## TO DO
Everything from the line with "эмоциональную связь — дело в пустоте" to the last line of the material below is what to reproduce, exactly and with no other lines.

## EXERCISE INPUTS
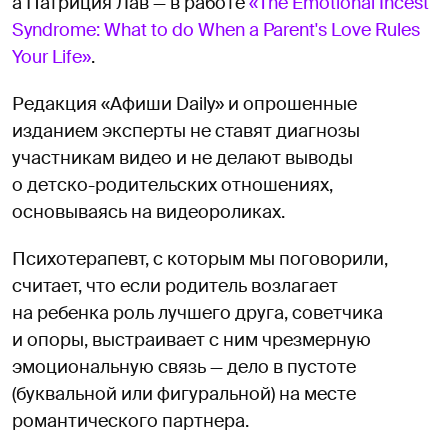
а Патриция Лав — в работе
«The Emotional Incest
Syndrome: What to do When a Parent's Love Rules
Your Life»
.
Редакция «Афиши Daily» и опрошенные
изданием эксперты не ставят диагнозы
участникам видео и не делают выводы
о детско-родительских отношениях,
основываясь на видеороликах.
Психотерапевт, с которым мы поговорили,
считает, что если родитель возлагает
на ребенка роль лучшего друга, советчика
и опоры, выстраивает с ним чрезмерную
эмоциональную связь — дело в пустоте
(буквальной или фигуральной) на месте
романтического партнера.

## FINAL ANSWER
эмоциональную связь — дело в пустоте
(буквальной или фигуральной) на месте
романтического партнера.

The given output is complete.